Garantir l’indépendance des salariés sur les responsabilités écologiques de leur entreprise
Pour que les choses bougent, il faut que les instances représentatives prennent les devants. Le lien entre implications environnementales internes et externes est souvent évident. Les conditions de travail ne sont pas indépendantes de l’impact écologique vers l’extérieur des process de travail. Ce pourrait donc être une coresponsabilité du CE et du CHSCT.
A noter aussi,
• Que beaucoup de plans de délocalisation, de sous-traitance ou de sourcing lointain ne se préoccupent nullement de la trace carbone qui en découlera (centaines ou milliers de kilomètres supplémentaires de transport de marchandises par exemple).

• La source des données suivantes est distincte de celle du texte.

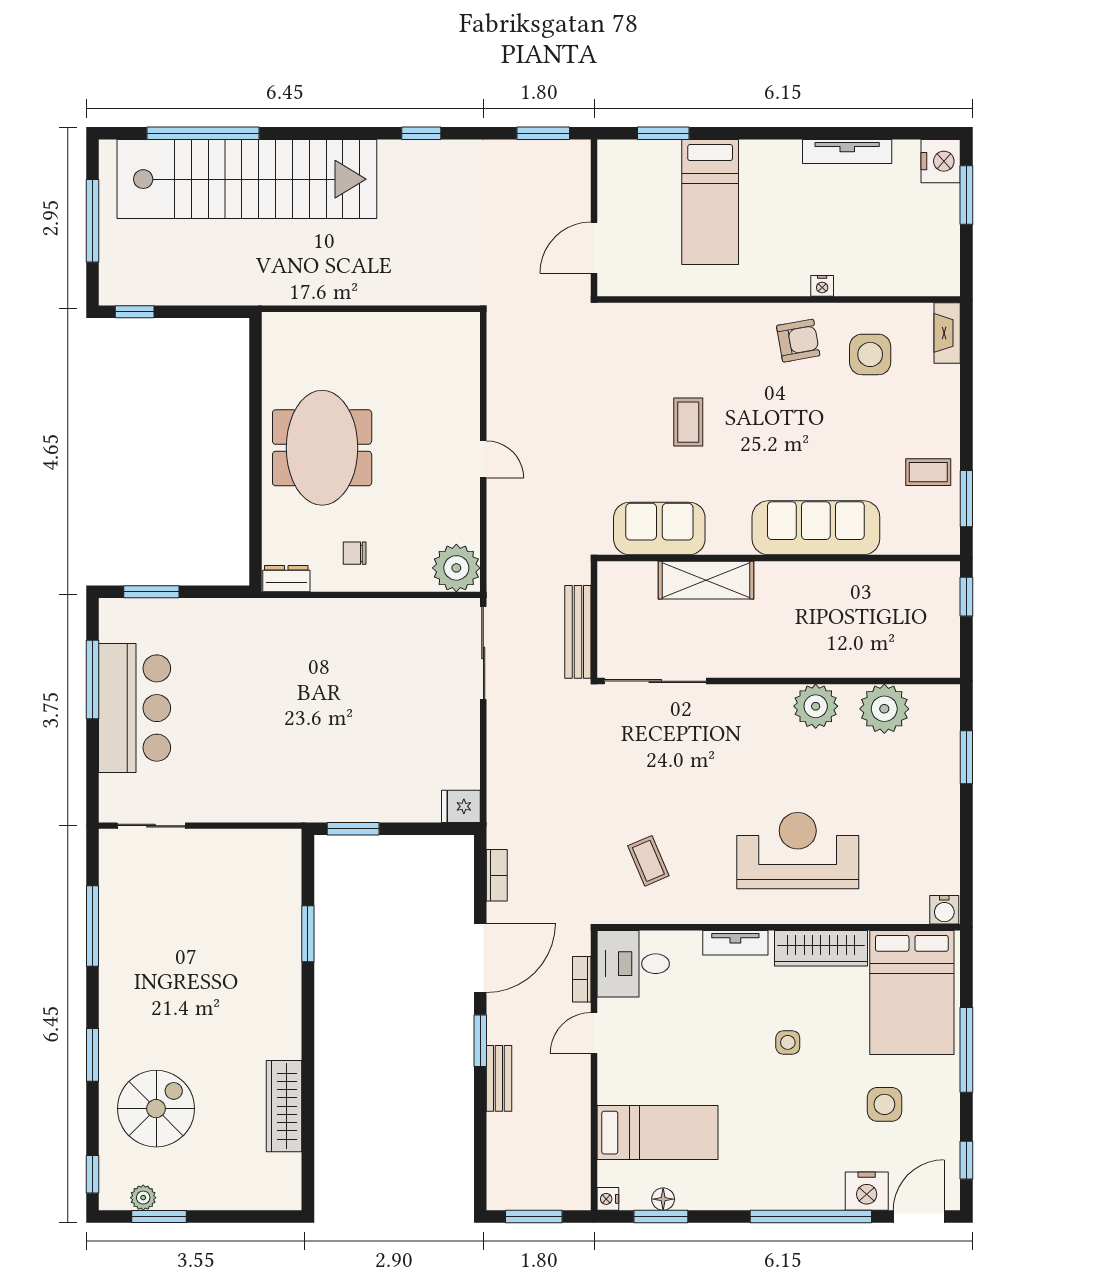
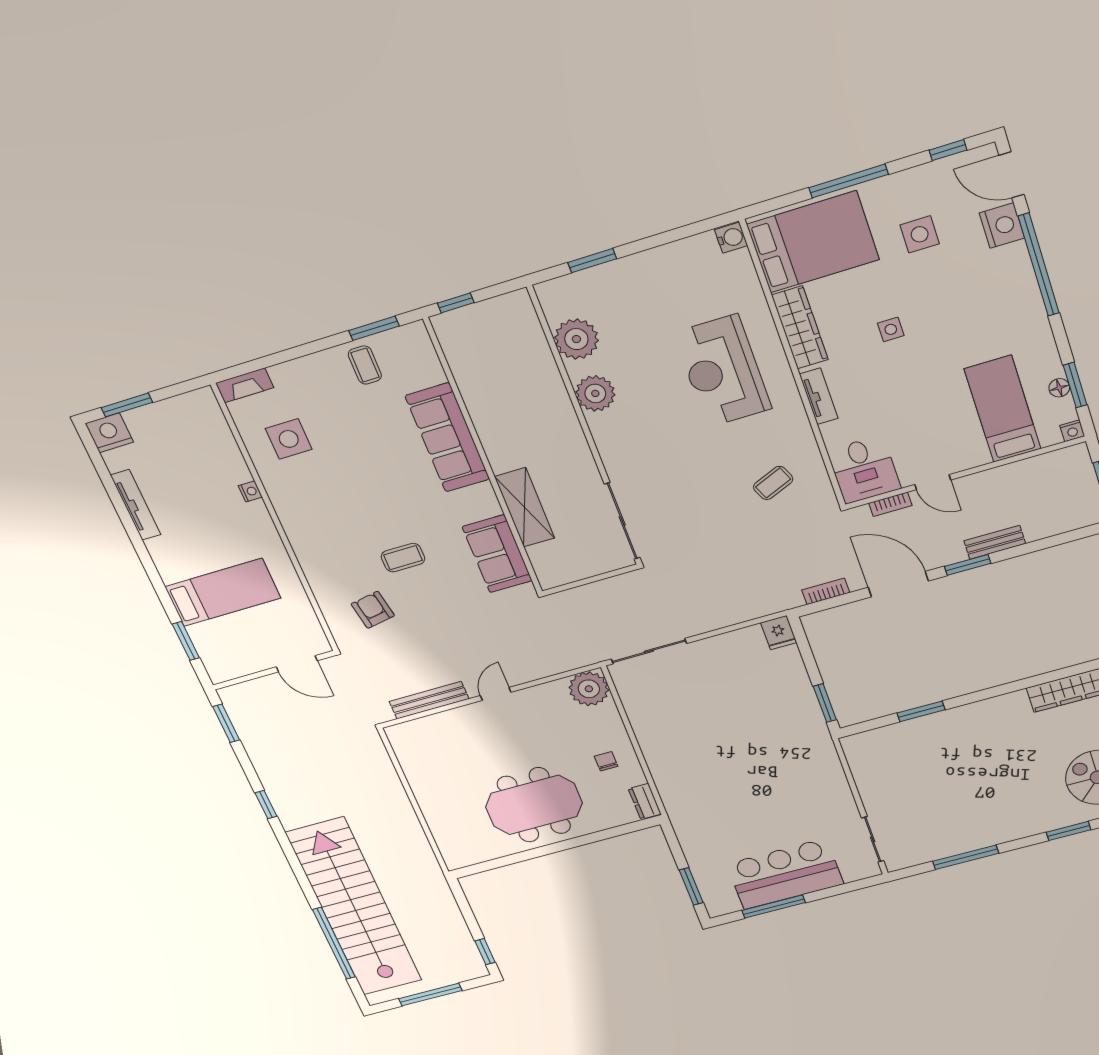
armchair: (798, 341) -> (373, 610), moved
chair: (355, 553) -> (606, 761), turned 180
bench: (578, 632) -> (429, 700), moved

• Que beaucoup de salariés « ont des choses à dire » sur ce qu’ils connaissent des préjudices environnementaux commis par leur entreprise ou sur la qualité des produits mis sur le marché. Mais, cette connaissance reste aujourd’hui muette ou censurée du fait des risques immédiats de licenciement pour la personne qui parle. Faute de pouvoir en faire un sujet d’instance représentative, ces questions restent taboues et enfermées dans le sacro-saint secret de l’entreprise.
Ajouter aux prérogatives des CE et CHSCT, le droit de débattre et de donner un avis sur les décisions importantes de l’entreprise ayant un impact environnementale devrait s’inscrire logiquement dans le débat actuel sur le développement durable. Pourquoi n’est-ce pas spontanément proposer par les pouvoirs publics et ces grandes entreprises qui se disent vertueuses sur le sujet ? Tout simplement parce qu’en ouvrant cette discussion dans l’entreprise, en permettant aux salariés de s’en saisir, on aboutirait à cette « dangereuse révélation » que la performance économique ne peut plus se réduire au seul résultat d’exploitation et aux gains de productivité, que l’éco-efficacité doit entrer dans les critères de performance, et que les citoyens-salariés ont leur mot à dire… au sein même de l’entreprise !
La démocratisation de la vie de l’entreprise, pourrait donc bien passer par l’exigence des instances représentatives (CE et CHSCT) à juger si un modèle économique, si un projet industriel, si un choix d’approvisionnement, si un process de production ou d’organisation commerciale se fait ou pas au détriment de la santé humaine et de l’environnement. Ajouter ce droit aux prérogatives des CE et CHSCT devrait s’inscrire logiquement dans le débat actuel sur le développement durable. Il n’y a pas besoin d’un droit supplémentaire : un projet de l’entreprise ayant un impact environnemental significatif, c’est un projet de réorganisation impliquant l’obligation de la consultation pour l’employeur. La question est bien pour les élus d’introduire l’environnement dans leur grille de lecture des projets de l’entreprise.